Entergy Mississippi completed construction on a 100-megawatt renewable solar power station near Ruleville in the Mississippi Delta.

The Sunflower Solar Station is the largest solar installation in Mississippi and will provide enough energy to power 16,000 homes.

“It’s a historic day for Entergy Mississippi, our customers, and our state,” Haley Fisackerly, Entergy Mississippi president and CEO, said. “Powering communities is the heart of our business, and this power station will do that in several ways—by providing clean, green power to customers and a hedge against rising natural gas prices and giving industries with renewable energy goals an incentive to locate or expand operations in our state.”

This facility is the first plant in what will be the largest expansion of renewable power in the state’s history. Through a program called EDGE – which stands for Economic Development with Green Energy — the company will replace some aging natural gas plants with 1,000 megawatts of renewable energy over the next five years.

The Sunflower Solar Station was built for Entergy Mississippi by Recurrent Energy, a subsidiary of Canadian Solar. Attala Steel Industries, based in Kosciusko, supplied 2,475 tons of steel for foundations, while A-1 Kendrick Fence Company, based in Jackson, installed the perimeter fence. Signal Energy served as the engineering, procurement, and construction provider.
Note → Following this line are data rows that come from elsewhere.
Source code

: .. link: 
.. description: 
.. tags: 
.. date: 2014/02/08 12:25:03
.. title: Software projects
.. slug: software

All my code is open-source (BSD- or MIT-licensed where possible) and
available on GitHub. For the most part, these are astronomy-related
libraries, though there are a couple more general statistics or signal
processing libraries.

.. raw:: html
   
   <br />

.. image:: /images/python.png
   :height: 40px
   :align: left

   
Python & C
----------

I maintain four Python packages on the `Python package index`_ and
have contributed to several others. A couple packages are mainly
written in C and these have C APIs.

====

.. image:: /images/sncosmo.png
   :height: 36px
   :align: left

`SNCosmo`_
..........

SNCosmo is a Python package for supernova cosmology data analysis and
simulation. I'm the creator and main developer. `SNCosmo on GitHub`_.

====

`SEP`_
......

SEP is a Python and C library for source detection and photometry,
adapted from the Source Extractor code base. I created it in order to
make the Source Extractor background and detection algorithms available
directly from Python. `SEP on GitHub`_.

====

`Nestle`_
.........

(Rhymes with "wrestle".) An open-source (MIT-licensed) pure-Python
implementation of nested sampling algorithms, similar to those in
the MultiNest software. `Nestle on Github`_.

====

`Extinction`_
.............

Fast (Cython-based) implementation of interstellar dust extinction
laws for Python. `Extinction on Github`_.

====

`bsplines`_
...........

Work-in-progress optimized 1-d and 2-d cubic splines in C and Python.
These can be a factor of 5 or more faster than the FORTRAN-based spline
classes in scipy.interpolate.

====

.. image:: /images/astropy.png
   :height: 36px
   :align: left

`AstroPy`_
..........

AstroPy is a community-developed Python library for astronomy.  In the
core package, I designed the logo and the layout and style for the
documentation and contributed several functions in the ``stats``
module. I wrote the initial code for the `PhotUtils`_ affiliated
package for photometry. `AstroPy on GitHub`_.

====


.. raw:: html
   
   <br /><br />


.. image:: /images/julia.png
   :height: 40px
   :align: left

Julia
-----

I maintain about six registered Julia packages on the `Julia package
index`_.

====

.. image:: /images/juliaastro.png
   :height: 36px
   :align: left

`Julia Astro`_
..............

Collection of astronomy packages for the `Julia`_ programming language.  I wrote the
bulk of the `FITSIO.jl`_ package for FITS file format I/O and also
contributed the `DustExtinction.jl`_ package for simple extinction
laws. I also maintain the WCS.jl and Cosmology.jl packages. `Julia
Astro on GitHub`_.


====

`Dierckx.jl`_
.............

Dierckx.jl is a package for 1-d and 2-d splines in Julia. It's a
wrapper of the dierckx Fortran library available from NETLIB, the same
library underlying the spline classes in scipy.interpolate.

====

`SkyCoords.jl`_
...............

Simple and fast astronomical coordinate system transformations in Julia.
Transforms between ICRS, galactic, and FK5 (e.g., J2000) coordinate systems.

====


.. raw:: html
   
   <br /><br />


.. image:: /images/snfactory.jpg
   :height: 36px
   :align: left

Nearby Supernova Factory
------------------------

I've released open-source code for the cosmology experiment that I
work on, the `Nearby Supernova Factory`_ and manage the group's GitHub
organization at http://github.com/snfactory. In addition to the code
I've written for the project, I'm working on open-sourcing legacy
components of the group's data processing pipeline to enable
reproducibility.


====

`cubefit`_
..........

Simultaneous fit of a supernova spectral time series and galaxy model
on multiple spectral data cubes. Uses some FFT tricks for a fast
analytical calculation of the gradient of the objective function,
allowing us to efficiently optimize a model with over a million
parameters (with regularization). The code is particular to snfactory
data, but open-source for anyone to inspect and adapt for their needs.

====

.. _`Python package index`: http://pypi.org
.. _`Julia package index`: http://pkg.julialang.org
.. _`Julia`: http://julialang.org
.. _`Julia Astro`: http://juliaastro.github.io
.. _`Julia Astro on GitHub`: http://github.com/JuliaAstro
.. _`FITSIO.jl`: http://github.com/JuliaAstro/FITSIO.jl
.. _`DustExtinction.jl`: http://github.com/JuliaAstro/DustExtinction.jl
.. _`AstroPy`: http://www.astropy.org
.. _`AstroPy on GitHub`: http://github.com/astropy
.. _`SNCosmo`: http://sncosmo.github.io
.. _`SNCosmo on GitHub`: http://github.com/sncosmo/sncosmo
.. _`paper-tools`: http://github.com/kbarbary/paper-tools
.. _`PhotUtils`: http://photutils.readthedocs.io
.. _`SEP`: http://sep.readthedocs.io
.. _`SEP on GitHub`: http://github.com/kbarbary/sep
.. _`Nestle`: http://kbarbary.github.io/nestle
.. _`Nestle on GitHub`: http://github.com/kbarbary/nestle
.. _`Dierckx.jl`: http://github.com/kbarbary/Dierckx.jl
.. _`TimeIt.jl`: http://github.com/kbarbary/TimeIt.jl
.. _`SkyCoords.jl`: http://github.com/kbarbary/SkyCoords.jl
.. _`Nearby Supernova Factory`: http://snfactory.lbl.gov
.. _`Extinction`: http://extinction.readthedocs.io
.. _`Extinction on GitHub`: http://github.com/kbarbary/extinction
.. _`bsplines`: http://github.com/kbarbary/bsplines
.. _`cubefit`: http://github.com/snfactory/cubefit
“We are proud to have commissioned the largest solar project in Mississippi on behalf of Entergy in a way that has supported Mississippi businesses and paved the way for more renewable energy in the state,” Dr. Shawn Qu, chairman and CEO of Canadian Solar, said. “Sunflower is our first build-own-transfer project and our first project in Mississippi. We look forward to supporting the growth of solar throughout the southeast United States and repeating this model, which provides additional value for our customers.”

The plant sits on approximately 1,000 acres in Sunflower County and connects to Entergy’s transmission grid in Ruleville. It is a single-axis tracking photovoltaic power generator with 272,000 PV modules.

In 2021, Entergy Corp. announced plans to triple its renewable energy portfolio over three years. The company expects to have 11,000 megawatts of renewable energy generation by the end of 2030.

Entergy Mississippi — a subsidiary of Entergy Corp. — provides electricity to approximately 461,000 customers in 45 counties.